I focused on smart optimization:

  • The Airfoil: The previous car used a highly curved Eppler 423 profile, which made it a nightmare to balance downforce with ground clearance rules. I tested dozens of profiles and switched to the SG6042. It generated much better downforce but kept the underside flatter, allowing us to exploit ground effect beautifully.
  • The Manufacturing: Our standard method of hand-laying carbon fiber over laser-cut styrofoam left us with round, blunt trailing edges on the smaller wing elements. To fix this, I 3D-printed the precise wing profiles to act as the mounting interface, attached them to the ends of the styrofoam core, and then wrapped the whole assembly in carbon fiber. The result? A rigid, lightweight wing with a razor-sharp trailing edge.

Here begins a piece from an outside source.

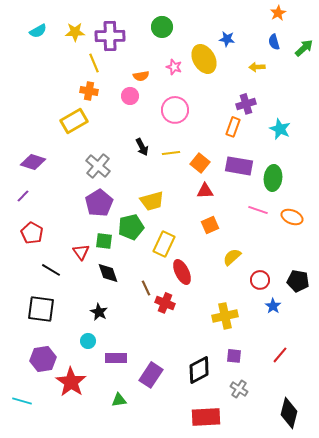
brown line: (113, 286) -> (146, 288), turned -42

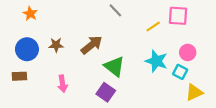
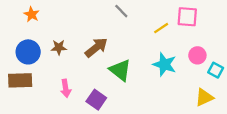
cyan square: (180, 72) -> (216, 70), moved
brown rectangle: (19, 76) -> (20, 80), size x1.5
purple square: (106, 92) -> (96, 100), moved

We thought we had it all figured out until track testing day. We put a professional driver behind the wheel to push the UIRT-02 to its absolute limit. Under the massive aerodynamic load, the rear wing completely exploded. The endplates sheared off, and pieces of airfoil went flying in every direction.

The brass inserts we had put inside the 3D-printed mounts just couldn't handle the force. We didn't panic, we just laughed at how funny it was that the wing exploded. But after that we went straight back to the workshop. We threw out the inserts, grabbed a heavy-duty structural epoxy, and permanently bonded the airfoils and endplates together. It wasn't fancy, but it worked perfectly. That wing is still holding strong today, two years later.

The Payoff

Seeing the finished UIRT-02 car load up and head to the Czech Republic to compete against the best teams in Europe was unforgettable. By my third year, I stepped back into an Advisor role to focus on my final academics, passing down everything I knew: our failures, our fixes, and how to design within the strict regulations, to the next generation.

Looking back at three generations of race cars, I wouldn't trade the headaches or the late nights for anything. This obsession gave me the skills to build my own DIY wind tunnel, inspired my thesis topic on aerodynamic sidewings, and allowed me to reverse-engineer complex aircraft ground support equipment during my internship without breaking a sweat.

At the end of the day, I think what drove me was not the tight deadlines, not the bantering from my seniors, and definitely not the thought of "this would be good to put on my CV." It was an obsession, an obsession to make this car as perfect as possible within our constraints on budget, time, and tools. It was an absolute need to be proud of what I made, to the point where I was completely willing to put my name on it. Missing chances to go out with my friends, missing out on having fun, and skipping several university events was all worth it. Because at the end of the day, this was the first thing I ever made from scratch with my bare hands that competed internationally against European teams. It taught me exactly what raw work ethic and true obsession can produce.

Thank you, UI Racing Team 2024, for an unforgettable journey that made my university years complete.